Technology

PayPal closes its Money Pools service

PayPal has announced that it is going to close its Money Pools service, not long after Barclays Bank made the same announcement for its PingIt service.

PayPal discontinues its Money Pools service after seeing no success


 If you are looking for PayPal money pools, then you already know that it no longer exists.

FIY, PayPal Money Pools became one of the most popular digital solutions to collect money online and was one of the first online alternatives to old school “whip rounds” – if you remember that brown envelope that used to get passed around the office.

And now, it’s been more than a year since PayPal closed their money pools service, leaving you high and dry searching for modes to easily collect money from a group umm…well search no more!

However, according to multiple media reports, the number one alternative to Money Pools may soon land in the United States of America.

Launched in January 2019, it (Money Pools service) was designed to make collecting money from friends easy and simple.

However, the reality was different. The feature was very complicated.

WHAT IS A MONEY POOL?

Try and understand like this.

In a nutshell, the Money Pool feature is basically a digital version of the paper envelope that used to get passed around when someone used it to collect cash for something.

It’s a way of simply and easily collecting money from a group of people, for a joint activity, purchase, or booking. The Organizer creates a money pool in the group and then shares the payment link in the group with the rest of the people.

Everyone in the group chips in, and once ready to withdraw, the Organizer can go ahead and book or buy the group item or activity. It can be used to collect anything that a group of people does together.

From holidays to sports, gifts to activities – wherever we need to book or buy as a group, people are going to need to pool money to make it happen.

Collctiv’s Chief Technology Officer, Pete Casson, reveals the issue:

The feature Money Pools was in the shadows within the PayPal app and was never really given the primetime treatment. In theory, it should have been hugely successful, PayPal has a customer base of over 337 million users worldwide that had instant access to Money Pools.

So, if it gained that much popularity, why are they closing it now?

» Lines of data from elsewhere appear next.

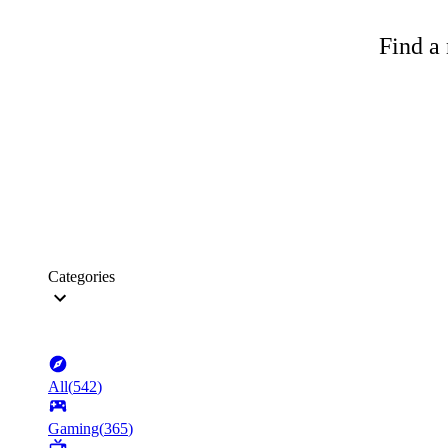
Find a 
Categories
All
(
542
)
Gaming
(
365
)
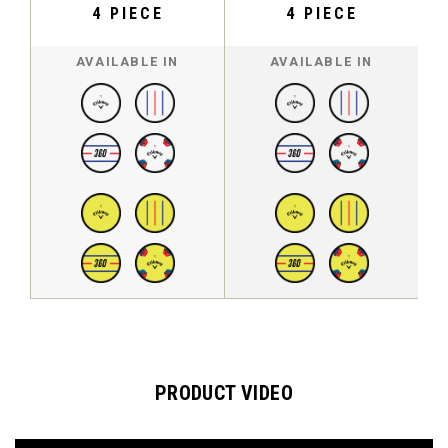
4 PIECE
4 PIECE
AVAILABLE IN
AVAILABLE IN
PRODUCT VIDEO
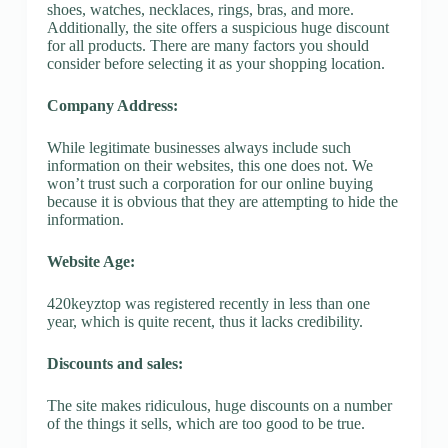
shoes, watches, necklaces, rings, bras, and more.
Additionally, the site offers a suspicious huge discount
for all products. There are many factors you should
consider before selecting it as your shopping location.
Company Address:
While legitimate businesses always include such
information on their websites, this one does not. We
won’t trust such a corporation for our online buying
because it is obvious that they are attempting to hide the
information.
Website Age:
420keyztop was registered recently in less than one
year, which is quite recent, thus it lacks credibility.
Discounts and sales:
The site makes ridiculous, huge discounts on a number
of the things it sells, which are too good to be true.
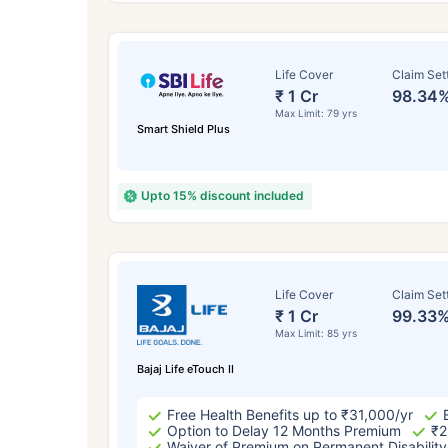
Life Cover
Claim Set
₹ 1 Cr
98.34
Max Limit: 79 yrs
Smart Shield Plus
Upto 15% discount included
How a
Life Cover
Claim Set
₹ 1 Cr
99.33
24 
Max Limit: 85 yrs
Bajaj Life eTouch II
Free Health Benefits up to ₹31,000/yr
Option to Delay 12 Months Premium
₹2
Waiver of Premium on Permanent Disability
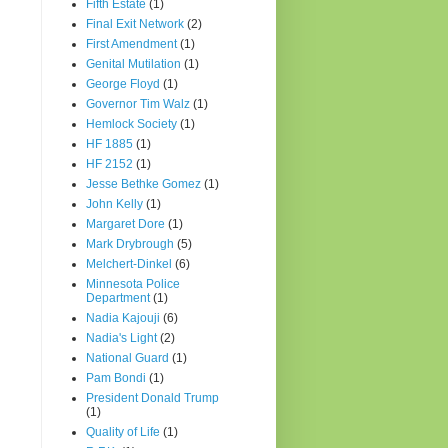
Fifth Estate
(1)
Final Exit Network
(2)
First Amendment
(1)
Genital Mutilation
(1)
George Floyd
(1)
Governor Tim Walz
(1)
Hemlock Society
(1)
HF 1885
(1)
HF 2152
(1)
Jesse Bethke Gomez
(1)
John Kelly
(1)
Margaret Dore
(1)
Mark Drybrough
(5)
Melchert-Dinkel
(6)
Minnesota Police
Department
(1)
Nadia Kajouji
(6)
Nadia's Light
(2)
National Guard
(1)
Pam Bondi
(1)
President Donald Trump
(1)
Quality of Life
(1)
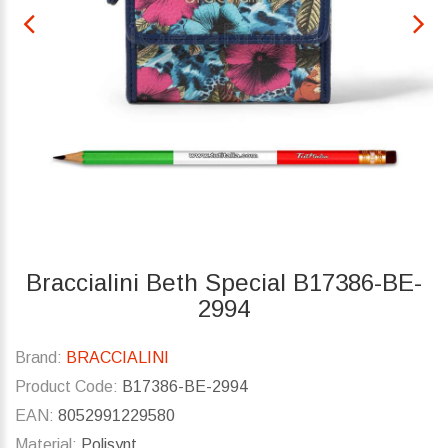
Braccialini Beth Special B17386-BE-
2994
Brand:
BRACCIALINI
Product Code:
B17386-BE-2994
EAN:
8052991229580
Material:
Polisynt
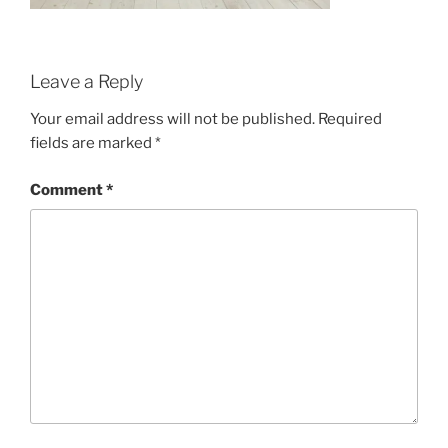
Leave a Reply
Your email address will not be published.
Required
fields are marked
*
Comment
*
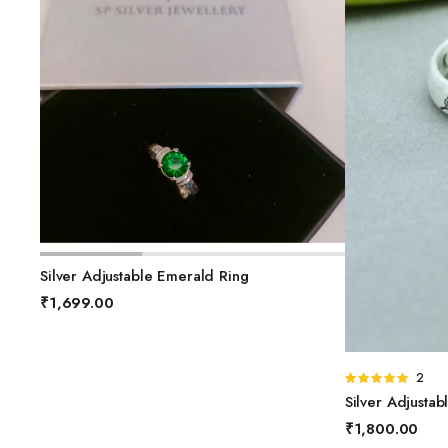
ADD TO BASKET
Silver Adjustable Emerald Ring
₹
1,699.00
A
Rated
2
5.00
out of
Silver Adjustab
5
₹
1,800.00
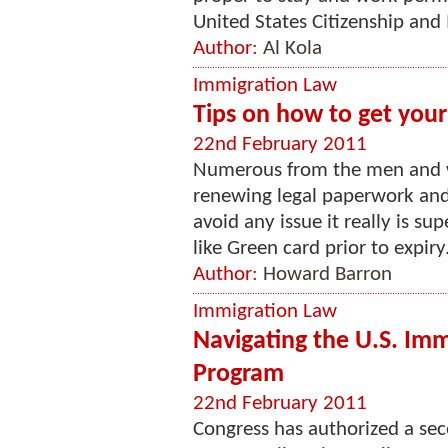
United States Citizenship and 
Author:
Al Kola
Immigration Law
Tips on how to get you
22nd February 2011
Numerous from the men and 
renewing legal paperwork and
avoid any issue it really is su
like Green card prior to expiry
Author:
Howard Barron
Immigration Law
Navigating the U.S. Imm
Program
22nd February 2011
Congress has authorized a se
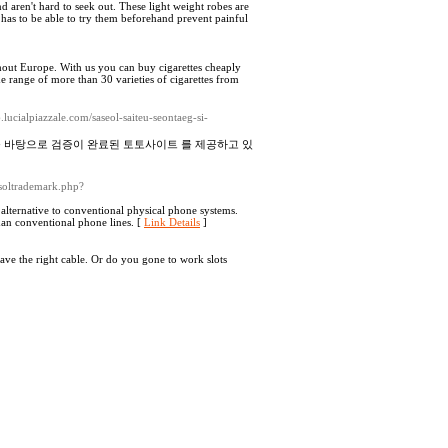
 aren't hard to seek out. These light weight robes are
as to be able to try them beforehand prevent painful
ghout Europe. With us you can buy cigarettes cheaply
de range of more than 30 varieties of cigarettes from
lucialpiazzale.com/saseol-saiteu-seontaeg-si-
를 바탕으로 검증이 완료된 토토사이트 를 제공하고 있
tsoltrademark.php?
 alternative to conventional physical phone systems.
than conventional phone lines. [
Link Details
]
 have the right cable. Or do you gone to work slots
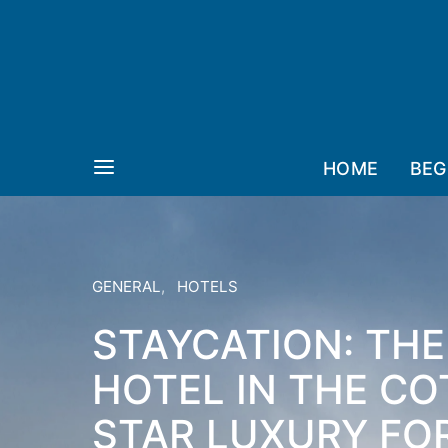
HOME
BEG
GENERAL
HOTELS
STAYCATION: TH
HOTEL IN THE CO
STAR LUXURY FO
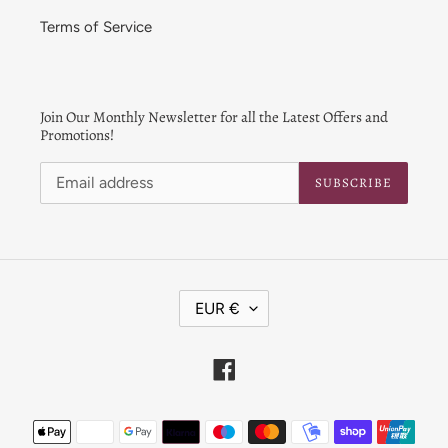
Terms of Service
Join Our Monthly Newsletter for all the Latest Offers and
Promotions!
SUBSCRIBE
C
EUR €
U
R
R
Facebook
E
N
Payment
C
Y
methods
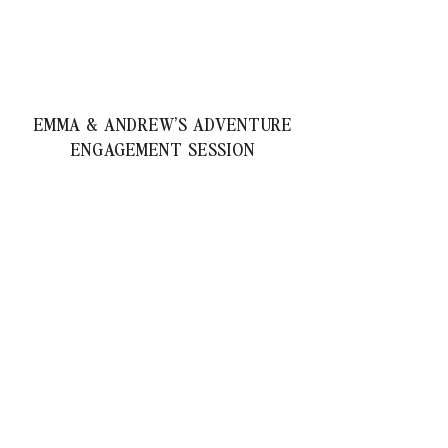
EMMA & ANDREW’S ADVENTURE
ENGAGEMENT SESSION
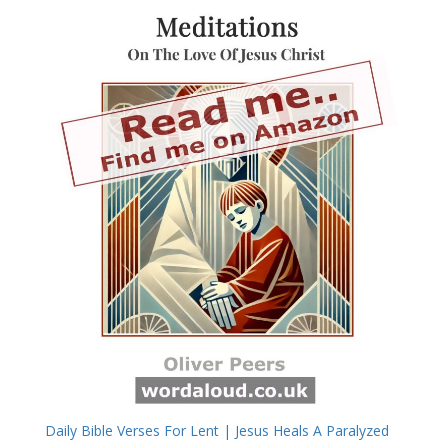
Daily Bible Verses For Lent | Jesus Heals A Paralyzed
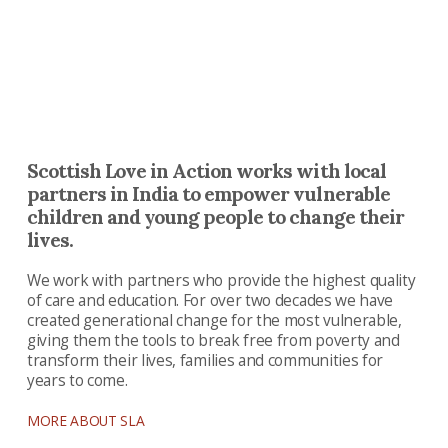
opportunity to thrive
Scottish Love in Action works with local
partners in India to empower vulnerable
children and young people to change their
lives.
We work with partners who provide the highest quality
of care and education. For over two decades we have
created generational change for the most vulnerable,
giving them the tools to break free from poverty and
transform their lives, families and communities for
years to come.
MORE ABOUT SLA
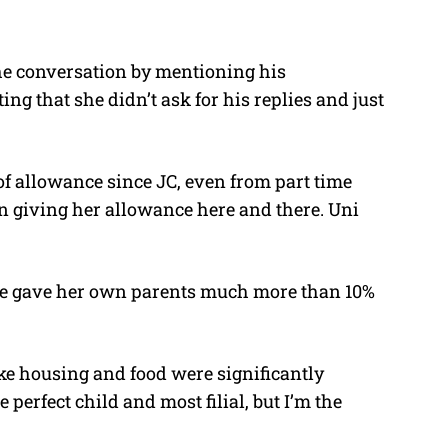
he conversation by mentioning his
ng that she didn’t ask for his replies and just
 of allowance since JC, even from part time
en giving her allowance here and there. Uni
he gave her own parents much more than 10%
ke housing and food were significantly
 perfect child and most filial, but I’m the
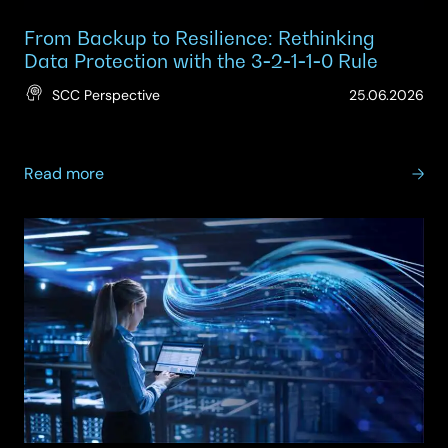
From Backup to Resilience: Rethinking
Data Protection with the 3‑2‑1‑1‑0 Rule
(Up
SCC Perspective
25.06.2026
25.
about
Read more
From
Backup
to
Resilience:
Rethinking
Data
Protection
with
the
3‑2‑1‑1‑0
Rule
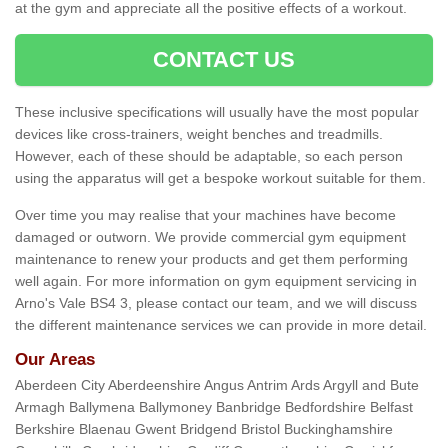
at the gym and appreciate all the positive effects of a workout.
CONTACT US
These inclusive specifications will usually have the most popular
devices like cross-trainers, weight benches and treadmills.
However, each of these should be adaptable, so each person
using the apparatus will get a bespoke workout suitable for them.
Over time you may realise that your machines have become
damaged or outworn. We provide commercial gym equipment
maintenance to renew your products and get them performing
well again. For more information on gym equipment servicing in
Arno's Vale BS4 3, please contact our team, and we will discuss
the different maintenance services we can provide in more detail.
Our Areas
Aberdeen City Aberdeenshire Angus Antrim Ards Argyll and Bute
Armagh Ballymena Ballymoney Banbridge Bedfordshire Belfast
Berkshire Blaenau Gwent Bridgend Bristol Buckinghamshire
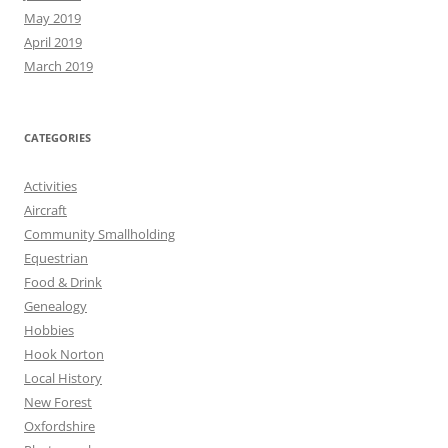
May 2019
April 2019
March 2019
CATEGORIES
Activities
Aircraft
Community Smallholding
Equestrian
Food & Drink
Genealogy
Hobbies
Hook Norton
Local History
New Forest
Oxfordshire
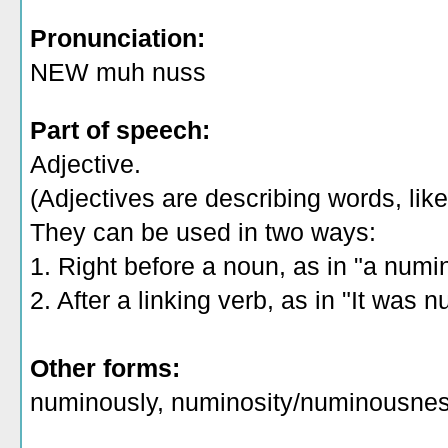
Pronunciation:
NEW muh nuss
Part of speech:
Adjective.
(Adjectives are describing words, like 
They can be used in two ways:
1. Right before a noun, as in "a numi
2. After a linking verb, as in "It was 
Other forms:
numinously, numinosity/numinousne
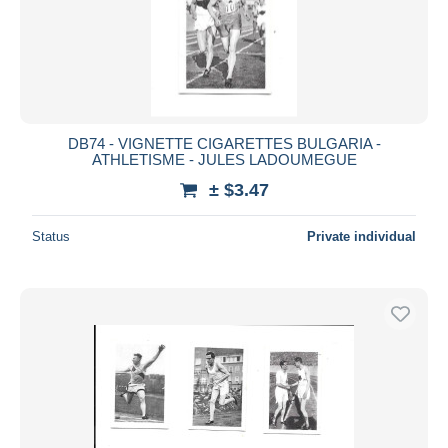
DB74 - VIGNETTE CIGARETTES BULGARIA -
ATHLETISME - JULES LADOUMEGUE
± $3.47
Status
Private individual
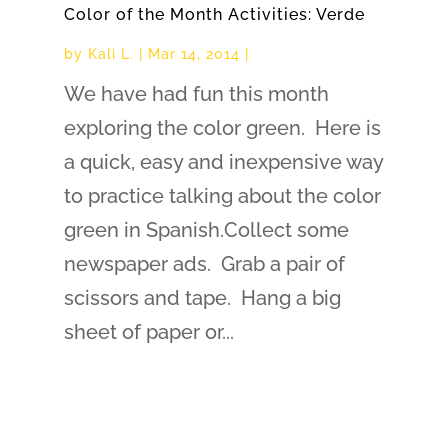
Color of the Month Activities: Verde
by
Kali L.
|
Mar 14, 2014
|
We have had fun this month
exploring the color green. Here is
a quick, easy and inexpensive way
to practice talking about the color
green in Spanish.Collect some
newspaper ads. Grab a pair of
scissors and tape. Hang a big
sheet of paper or...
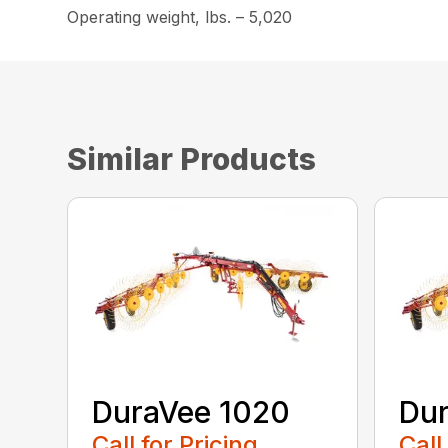
Operating weight, lbs. – 5,020
Similar Products
DuraVee 1020
Dur
Call for Pricing
Call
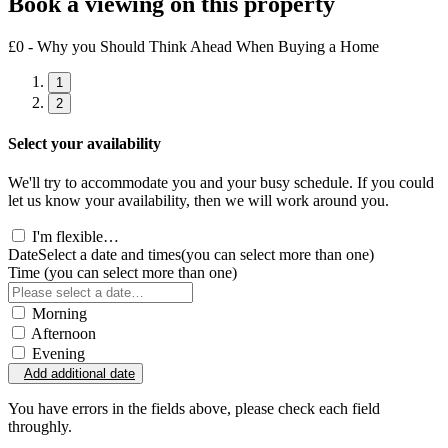
Book a viewing on this property
£0 - Why you Should Think Ahead When Buying a Home
1
2
Select your availability
We'll try to accommodate you and your busy schedule. If you could
let us know your availability, then we will work around you.
I'm flexible…
Date
Select a date and times
(you can select more than one)
Time
(you can select more than one)
Morning
Afternoon
Evening
Add additional date
You have errors in the fields above, please check each field
throughly.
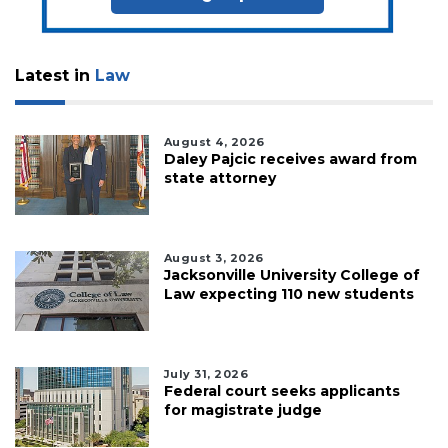
Latest in
Law
August 4, 2026
Daley Pajcic receives award from
state attorney
August 3, 2026
Jacksonville University College of
Law expecting 110 new students
July 31, 2026
Federal court seeks applicants
for magistrate judge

According to PayPal officials, “This action will allow the firm to sharpen their focus on more specialized money-raising services” which doesn’t really tell us anything. My guess is that it simply wasn’t used that much or drove significant revenues. Why did it fail?

PayPal is constantly evolving, and we are updating its products and services constantly to make the user experience more awesome and to offer its million global customers a safe and trusted way to manage and move money.

POOR EXPERIENCE

“It was found out on our journey of building Collctiv that user experience and simplicity are everything and our aim with this was to make it incredibly quick and easy to collect money from a group of people”, Casson said.

“Now, the thing is, if there is anything that slows down the process or stops it from happening, it needs to be stripped out or overcome.”

Read more-These Tech Companies Are Doing Massive Layoffs

“In this, Money Pools felt always like it was a loss leader for PayPal, a feature to make customers use other PayPal services, it never became the main reason to use PayPal,” Casson added.

LOST FOCUS

“Money Pools never became the main focus for PayPal and felt like a secondary product giving an impression that it was created as customers demanded it rather than PayPal wanting to solve the customers’ problem of collecting money from friends”, Casson said.

“In this business, you have to be completely focussed on solving the customers’ problem as everything else is secondary, so do the primary goal really well first, the rest will follow”, added Casson.